Work instructions
Reproduce the data that follows, substituting "Incident Reports" for "Postmortems" and keeping everything else unchanged. Omit the pictures from the response.

Data to use
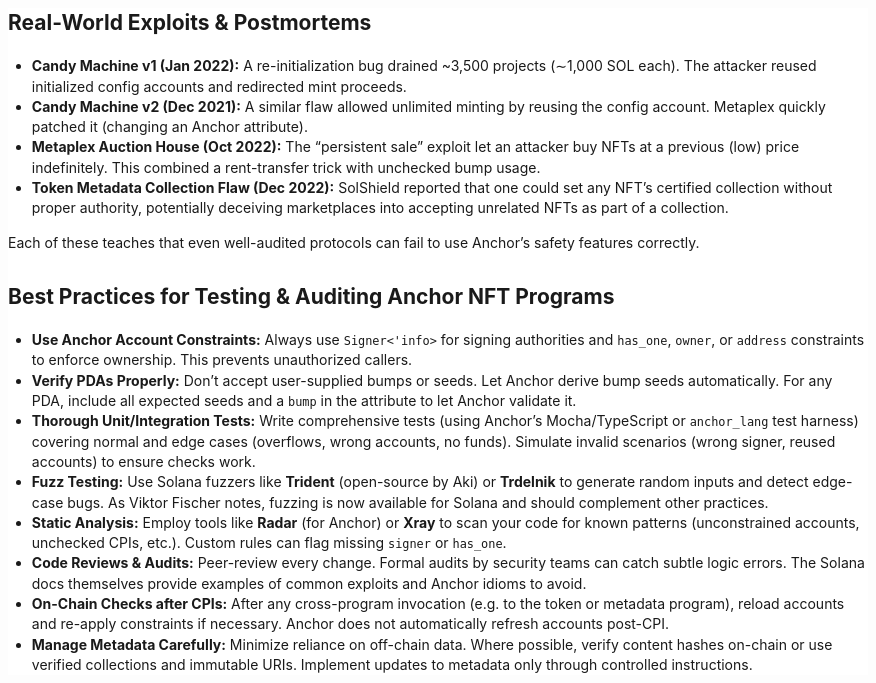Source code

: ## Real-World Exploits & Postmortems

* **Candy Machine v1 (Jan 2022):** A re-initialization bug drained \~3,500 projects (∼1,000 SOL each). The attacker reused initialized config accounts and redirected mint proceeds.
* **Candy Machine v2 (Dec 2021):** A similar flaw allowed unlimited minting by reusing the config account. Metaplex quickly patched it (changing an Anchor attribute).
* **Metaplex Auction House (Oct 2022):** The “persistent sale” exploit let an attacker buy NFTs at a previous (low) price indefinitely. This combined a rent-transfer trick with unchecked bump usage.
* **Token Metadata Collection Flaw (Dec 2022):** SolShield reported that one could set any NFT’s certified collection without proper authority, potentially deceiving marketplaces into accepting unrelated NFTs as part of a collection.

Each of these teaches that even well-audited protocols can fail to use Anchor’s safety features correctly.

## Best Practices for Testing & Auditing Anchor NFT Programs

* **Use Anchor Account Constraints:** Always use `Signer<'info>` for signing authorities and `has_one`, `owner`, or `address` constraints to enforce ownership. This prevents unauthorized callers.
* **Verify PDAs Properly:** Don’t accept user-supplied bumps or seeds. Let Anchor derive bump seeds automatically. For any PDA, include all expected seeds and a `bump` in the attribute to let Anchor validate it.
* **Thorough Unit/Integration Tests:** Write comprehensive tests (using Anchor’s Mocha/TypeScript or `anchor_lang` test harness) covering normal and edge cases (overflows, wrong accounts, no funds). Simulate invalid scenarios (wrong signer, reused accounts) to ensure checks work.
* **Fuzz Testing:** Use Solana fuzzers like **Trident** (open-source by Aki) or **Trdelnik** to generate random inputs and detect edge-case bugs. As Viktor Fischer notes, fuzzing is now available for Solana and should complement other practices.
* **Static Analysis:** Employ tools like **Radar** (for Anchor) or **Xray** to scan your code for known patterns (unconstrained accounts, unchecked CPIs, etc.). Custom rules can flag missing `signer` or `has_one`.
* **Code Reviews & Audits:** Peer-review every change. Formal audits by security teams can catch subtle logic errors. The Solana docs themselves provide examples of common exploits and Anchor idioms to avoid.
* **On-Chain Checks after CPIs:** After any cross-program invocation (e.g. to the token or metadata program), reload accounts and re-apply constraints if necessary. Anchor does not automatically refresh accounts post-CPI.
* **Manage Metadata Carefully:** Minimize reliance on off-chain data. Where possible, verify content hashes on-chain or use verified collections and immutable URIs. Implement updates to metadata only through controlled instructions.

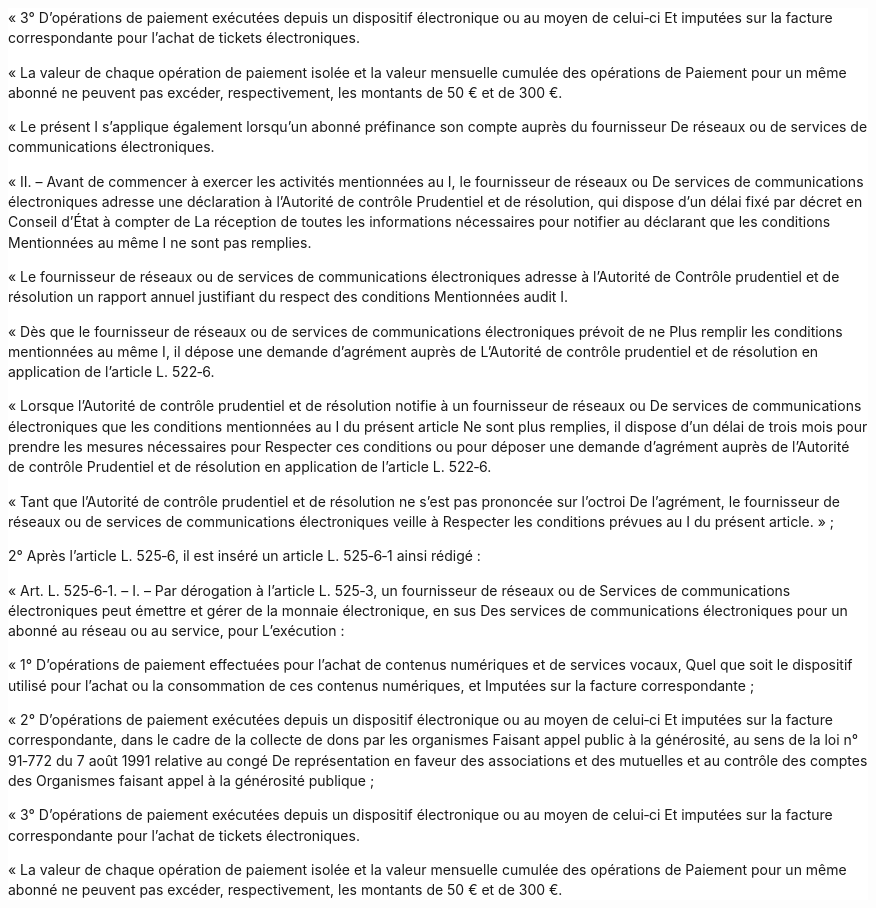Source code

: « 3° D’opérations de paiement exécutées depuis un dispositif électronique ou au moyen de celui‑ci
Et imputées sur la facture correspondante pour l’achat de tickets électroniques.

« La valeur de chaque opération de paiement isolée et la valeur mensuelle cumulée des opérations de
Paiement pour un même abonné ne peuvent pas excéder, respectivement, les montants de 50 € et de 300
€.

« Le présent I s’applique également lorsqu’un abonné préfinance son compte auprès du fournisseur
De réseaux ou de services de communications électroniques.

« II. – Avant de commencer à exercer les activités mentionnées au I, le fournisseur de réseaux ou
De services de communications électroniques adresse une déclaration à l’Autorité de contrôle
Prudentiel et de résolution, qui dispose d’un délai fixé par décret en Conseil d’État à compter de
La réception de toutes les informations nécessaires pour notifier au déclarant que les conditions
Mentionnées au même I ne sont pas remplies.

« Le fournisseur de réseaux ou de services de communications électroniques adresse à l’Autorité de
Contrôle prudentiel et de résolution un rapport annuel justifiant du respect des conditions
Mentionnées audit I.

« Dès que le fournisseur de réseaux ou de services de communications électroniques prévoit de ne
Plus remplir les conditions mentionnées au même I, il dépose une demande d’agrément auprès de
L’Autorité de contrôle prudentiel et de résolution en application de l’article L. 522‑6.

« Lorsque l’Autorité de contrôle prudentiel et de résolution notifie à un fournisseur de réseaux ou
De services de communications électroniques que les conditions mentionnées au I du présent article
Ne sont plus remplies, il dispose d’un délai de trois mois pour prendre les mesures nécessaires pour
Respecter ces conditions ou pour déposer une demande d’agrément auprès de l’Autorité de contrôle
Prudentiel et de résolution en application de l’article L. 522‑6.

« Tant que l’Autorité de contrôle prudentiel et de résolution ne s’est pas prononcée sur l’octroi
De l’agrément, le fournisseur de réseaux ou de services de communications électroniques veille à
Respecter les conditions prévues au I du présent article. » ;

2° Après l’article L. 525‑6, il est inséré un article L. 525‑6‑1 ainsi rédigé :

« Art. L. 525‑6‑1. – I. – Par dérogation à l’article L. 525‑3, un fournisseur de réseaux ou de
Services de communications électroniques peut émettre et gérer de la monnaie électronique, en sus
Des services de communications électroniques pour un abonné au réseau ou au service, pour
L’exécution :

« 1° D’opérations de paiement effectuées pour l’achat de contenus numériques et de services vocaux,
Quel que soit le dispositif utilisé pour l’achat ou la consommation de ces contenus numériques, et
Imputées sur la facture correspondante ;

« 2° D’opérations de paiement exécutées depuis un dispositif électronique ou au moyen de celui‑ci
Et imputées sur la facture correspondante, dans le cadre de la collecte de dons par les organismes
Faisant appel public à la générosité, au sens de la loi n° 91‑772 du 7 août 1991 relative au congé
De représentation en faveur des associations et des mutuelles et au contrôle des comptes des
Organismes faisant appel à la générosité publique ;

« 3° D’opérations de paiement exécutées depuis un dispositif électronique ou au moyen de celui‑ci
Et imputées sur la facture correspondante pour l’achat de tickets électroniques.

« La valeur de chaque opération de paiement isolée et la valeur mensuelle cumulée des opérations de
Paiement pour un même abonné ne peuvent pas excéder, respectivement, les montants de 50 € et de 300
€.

Solved exercise
Source code

: ## Real-World Exploits & Incident Reports

* **Candy Machine v1 (Jan 2022):** A re-initialization bug drained \~3,500 projects (∼1,000 SOL each). The attacker reused initialized config accounts and redirected mint proceeds.
* **Candy Machine v2 (Dec 2021):** A similar flaw allowed unlimited minting by reusing the config account. Metaplex quickly patched it (changing an Anchor attribute).
* **Metaplex Auction House (Oct 2022):** The “persistent sale” exploit let an attacker buy NFTs at a previous (low) price indefinitely. This combined a rent-transfer trick with unchecked bump usage.
* **Token Metadata Collection Flaw (Dec 2022):** SolShield reported that one could set any NFT’s certified collection without proper authority, potentially deceiving marketplaces into accepting unrelated NFTs as part of a collection.

Each of these teaches that even well-audited protocols can fail to use Anchor’s safety features correctly.

## Best Practices for Testing & Auditing Anchor NFT Programs

* **Use Anchor Account Constraints:** Always use `Signer<'info>` for signing authorities and `has_one`, `owner`, or `address` constraints to enforce ownership. This prevents unauthorized callers.
* **Verify PDAs Properly:** Don’t accept user-supplied bumps or seeds. Let Anchor derive bump seeds automatically. For any PDA, include all expected seeds and a `bump` in the attribute to let Anchor validate it.
* **Thorough Unit/Integration Tests:** Write comprehensive tests (using Anchor’s Mocha/TypeScript or `anchor_lang` test harness) covering normal and edge cases (overflows, wrong accounts, no funds). Simulate invalid scenarios (wrong signer, reused accounts) to ensure checks work.
* **Fuzz Testing:** Use Solana fuzzers like **Trident** (open-source by Aki) or **Trdelnik** to generate random inputs and detect edge-case bugs. As Viktor Fischer notes, fuzzing is now available for Solana and should complement other practices.
* **Static Analysis:** Employ tools like **Radar** (for Anchor) or **Xray** to scan your code for known patterns (unconstrained accounts, unchecked CPIs, etc.). Custom rules can flag missing `signer` or `has_one`.
* **Code Reviews & Audits:** Peer-review every change. Formal audits by security teams can catch subtle logic errors. The Solana docs themselves provide examples of common exploits and Anchor idioms to avoid.
* **On-Chain Checks after CPIs:** After any cross-program invocation (e.g. to the token or metadata program), reload accounts and re-apply constraints if necessary. Anchor does not automatically refresh accounts post-CPI.
* **Manage Metadata Carefully:** Minimize reliance on off-chain data. Where possible, verify content hashes on-chain or use verified collections and immutable URIs. Implement updates to metadata only through controlled instructions.

Source code

: « 3° D’opérations de paiement exécutées depuis un dispositif électronique ou au moyen de celui‑ci
Et imputées sur la facture correspondante pour l’achat de tickets électroniques.

« La valeur de chaque opération de paiement isolée et la valeur mensuelle cumulée des opérations de
Paiement pour un même abonné ne peuvent pas excéder, respectivement, les montants de 50 € et de 300
€.

« Le présent I s’applique également lorsqu’un abonné préfinance son compte auprès du fournisseur
De réseaux ou de services de communications électroniques.

« II. – Avant de commencer à exercer les activités mentionnées au I, le fournisseur de réseaux ou
De services de communications électroniques adresse une déclaration à l’Autorité de contrôle
Prudentiel et de résolution, qui dispose d’un délai fixé par décret en Conseil d’État à compter de
La réception de toutes les informations nécessaires pour notifier au déclarant que les conditions
Mentionnées au même I ne sont pas remplies.

« Le fournisseur de réseaux ou de services de communications électroniques adresse à l’Autorité de
Contrôle prudentiel et de résolution un rapport annuel justifiant du respect des conditions
Mentionnées audit I.

« Dès que le fournisseur de réseaux ou de services de communications électroniques prévoit de ne
Plus remplir les conditions mentionnées au même I, il dépose une demande d’agrément auprès de
L’Autorité de contrôle prudentiel et de résolution en application de l’article L. 522‑6.

« Lorsque l’Autorité de contrôle prudentiel et de résolution notifie à un fournisseur de réseaux ou
De services de communications électroniques que les conditions mentionnées au I du présent article
Ne sont plus remplies, il dispose d’un délai de trois mois pour prendre les mesures nécessaires pour
Respecter ces conditions ou pour déposer une demande d’agrément auprès de l’Autorité de contrôle
Prudentiel et de résolution en application de l’article L. 522‑6.

« Tant que l’Autorité de contrôle prudentiel et de résolution ne s’est pas prononcée sur l’octroi
De l’agrément, le fournisseur de réseaux ou de services de communications électroniques veille à
Respecter les conditions prévues au I du présent article. » ;

2° Après l’article L. 525‑6, il est inséré un article L. 525‑6‑1 ainsi rédigé :

« Art. L. 525‑6‑1. – I. – Par dérogation à l’article L. 525‑3, un fournisseur de réseaux ou de
Services de communications électroniques peut émettre et gérer de la monnaie électronique, en sus
Des services de communications électroniques pour un abonné au réseau ou au service, pour
L’exécution :

« 1° D’opérations de paiement effectuées pour l’achat de contenus numériques et de services vocaux,
Quel que soit le dispositif utilisé pour l’achat ou la consommation de ces contenus numériques, et
Imputées sur la facture correspondante ;

« 2° D’opérations de paiement exécutées depuis un dispositif électronique ou au moyen de celui‑ci
Et imputées sur la facture correspondante, dans le cadre de la collecte de dons par les organismes
Faisant appel public à la générosité, au sens de la loi n° 91‑772 du 7 août 1991 relative au congé
De représentation en faveur des associations et des mutuelles et au contrôle des comptes des
Organismes faisant appel à la générosité publique ;

« 3° D’opérations de paiement exécutées depuis un dispositif électronique ou au moyen de celui‑ci
Et imputées sur la facture correspondante pour l’achat de tickets électroniques.

« La valeur de chaque opération de paiement isolée et la valeur mensuelle cumulée des opérations de
Paiement pour un même abonné ne peuvent pas excéder, respectivement, les montants de 50 € et de 300
€.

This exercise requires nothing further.